Common sense tells us that we are morally responsible for our actions only if we have free will -- and that we have free will only if we are able to choose among alternative actions. Common sense tells us that we do have free will and are morally responsible for many of the things we do. Common sense also tells us that we are objects in the natural world, governed by its laws. Nevertheless, many contemporary philosophers deny that we have free will or that free will is a necessary prerequisite for moral responsibility. Some hold that we are morally responsible only if we are somehow exempt from the laws of nature. Causes, Laws, and Free Will defends a thesis that has almost disappeared from the contemporary philosophical landscape by arguing that this philosophical flight from common sense is a mistake. We have free will even if everything we do is predictable given the laws of nature and the past, and we are morally responsible whatever the laws of nature turn out to be. The impulses that tempt us into thinking that determinism robs us of free will spring from mistakes -- mistakes about the metaphysics of causation, mistakes about the nature of laws, and mistakes about the logic of counterfactuals.
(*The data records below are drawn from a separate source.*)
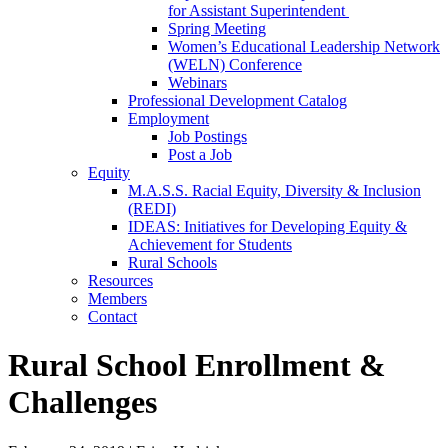
for Assistant Superintendent
Spring Meeting
Women’s Educational Leadership Network
(WELN) Conference
Webinars
Professional Development Catalog
Employment
Job Postings
Post a Job
Equity
M.A.S.S. Racial Equity, Diversity & Inclusion
(REDI)
IDEAS: Initiatives for Developing Equity &
Achievement for Students
Rural Schools
Resources
Members
Contact
Rural School Enrollment &
Challenges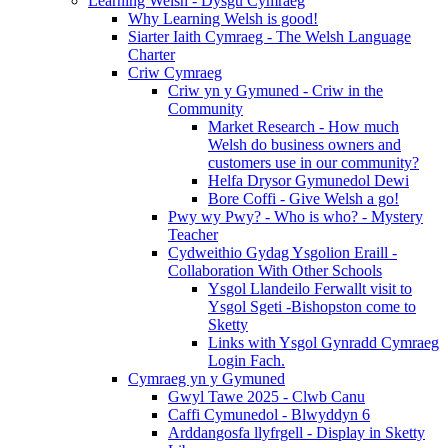
Learning Welsh - Dysgu Cymraeg
Why Learning Welsh is good!
Siarter Iaith Cymraeg - The Welsh Language
Charter
Criw Cymraeg
Criw yn y Gymuned - Criw in the
Community
Market Research - How much
Welsh do business owners and
customers use in our community?
Helfa Drysor Gymunedol Dewi
Bore Coffi - Give Welsh a go!
Pwy wy Pwy? - Who is who? - Mystery
Teacher
Cydweithio Gydag Ysgolion Eraill -
Collaboration With Other Schools
Ysgol Llandeilo Ferwallt visit to
Ysgol Sgeti -Bishopston come to
Sketty
Links with Ysgol Gynradd Cymraeg
Login Fach.
Cymraeg yn y Gymuned
Gwyl Tawe 2025 - Clwb Canu
Caffi Cymunedol - Blwyddyn 6
Arddangosfa llyfrgell - Display in Sketty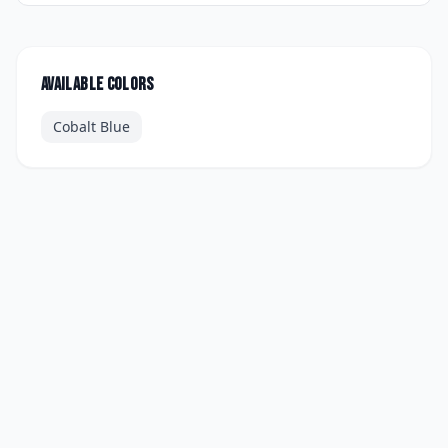
Available colors
Cobalt Blue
Extremely well thought out and complete. The author covered many points of argument I'd never considered, and thoroughly discussed those I already had.
I have mainly considered the question of free will from a moral perspective (tentatively concluding that determinism is morally irrelevant), and this book gave me an excellent perspective on the question from a more (for want of a better term) metaphysical angle.
I thought this made a compelling case for compatibilism, though I already leaned in that direction. Most valuable was Vihvelin's articulation of what free will consists of, regardless of determinism's truth or falsity.